Acting President Yemi Osinbajo yesterday urged Nigerians to stop celebrating treasury looters..The admonition is coming weeks after the ancient town of Oghara in Ethiope West local Government Area of Delta was in a carnival mood on as former governor James Ibori arrived home after being deported to Nigeria on the completion of his jail term in a UK prison.
To Osinbajo, it is unfortunate that someone accused of corruption is celebrated in his hometown because people believe he has taken his share of the national cake.
Speaking generally,peharps not with only Ibori in mind,he said“Today someone who is corrupt is celebrated. There is a problem that we must resolve, and if we don’t resolve it, it will hurt us very, very badly, just as it is hurting us already,” he said.
Osinbajo said the best way to win the war against corruption is to study the models used elsewhere and adopt them.

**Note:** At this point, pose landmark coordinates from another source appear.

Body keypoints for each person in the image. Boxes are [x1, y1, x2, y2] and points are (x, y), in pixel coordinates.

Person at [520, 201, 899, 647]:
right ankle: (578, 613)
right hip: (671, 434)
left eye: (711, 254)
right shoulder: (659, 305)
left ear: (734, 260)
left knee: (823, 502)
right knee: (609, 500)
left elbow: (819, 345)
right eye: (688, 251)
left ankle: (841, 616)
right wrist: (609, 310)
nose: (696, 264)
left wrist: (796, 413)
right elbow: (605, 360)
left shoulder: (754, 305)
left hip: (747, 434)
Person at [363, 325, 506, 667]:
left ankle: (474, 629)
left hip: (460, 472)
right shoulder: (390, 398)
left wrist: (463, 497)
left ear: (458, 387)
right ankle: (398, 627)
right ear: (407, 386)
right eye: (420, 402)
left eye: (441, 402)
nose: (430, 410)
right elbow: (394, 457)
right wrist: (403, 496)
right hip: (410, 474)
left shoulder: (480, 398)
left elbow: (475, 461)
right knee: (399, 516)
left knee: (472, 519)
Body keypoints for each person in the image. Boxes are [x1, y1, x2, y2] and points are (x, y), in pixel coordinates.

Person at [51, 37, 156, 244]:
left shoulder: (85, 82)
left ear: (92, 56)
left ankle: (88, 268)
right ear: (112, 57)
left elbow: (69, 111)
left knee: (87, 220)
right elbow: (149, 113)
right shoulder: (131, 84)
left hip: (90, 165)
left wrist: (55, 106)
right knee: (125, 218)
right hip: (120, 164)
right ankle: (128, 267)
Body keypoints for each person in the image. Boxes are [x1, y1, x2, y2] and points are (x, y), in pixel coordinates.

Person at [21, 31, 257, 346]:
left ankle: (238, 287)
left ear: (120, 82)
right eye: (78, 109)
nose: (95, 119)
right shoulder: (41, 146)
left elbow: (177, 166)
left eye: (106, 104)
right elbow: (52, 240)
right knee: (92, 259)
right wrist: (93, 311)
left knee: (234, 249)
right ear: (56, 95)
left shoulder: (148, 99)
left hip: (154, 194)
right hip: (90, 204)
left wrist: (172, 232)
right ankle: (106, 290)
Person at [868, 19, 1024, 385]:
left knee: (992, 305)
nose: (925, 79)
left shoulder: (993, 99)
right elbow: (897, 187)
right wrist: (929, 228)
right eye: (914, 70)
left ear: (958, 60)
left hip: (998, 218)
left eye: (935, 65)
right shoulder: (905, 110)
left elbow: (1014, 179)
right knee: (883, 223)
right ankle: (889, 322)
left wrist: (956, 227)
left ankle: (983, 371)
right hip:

The Acting President spoke while opening a two-day National Dialogue on Corruption, organised by the Office of the Vice President in collaboration with the Presidential Advisory Committee Against Corruption (PACAC).
Osinbajo said corruption fighting back was not peculiar to Nigeria, adding that the country “cannot survive with the type of corruption we have”.
According to him, corruption thrives where it is allowed to thrive.
“When the very best people say that there is no consequence of bad actions, they suddenly turn bad,” he said.
The Acting President recalled that when he initiated reforms in the Lagos judiciary as Attorney-General in 1999 aimed at curbing corruption, he was accused of ethnicity and witchhunt, but was not deterred.
Among the problems he addressed, he said, was the mode of appointment of judges that was based on “man-know-man”, as well as welfare, as judges were then paid N67,000, which could not meet their basic needs.
He said where there were issues of corruption against judges, petitions were sent directly to the National Judicial Council (NJC) and followed up.
The reforms, he said, led to the sack of 22 corrupt magistrates and three judges within one year. A 2006 survey showed zero percent corruption in the judiciary, as against 89 per cent in 2006.
“It was because a system was in place and impunity was not allowed. It is important that we put in place models that will work.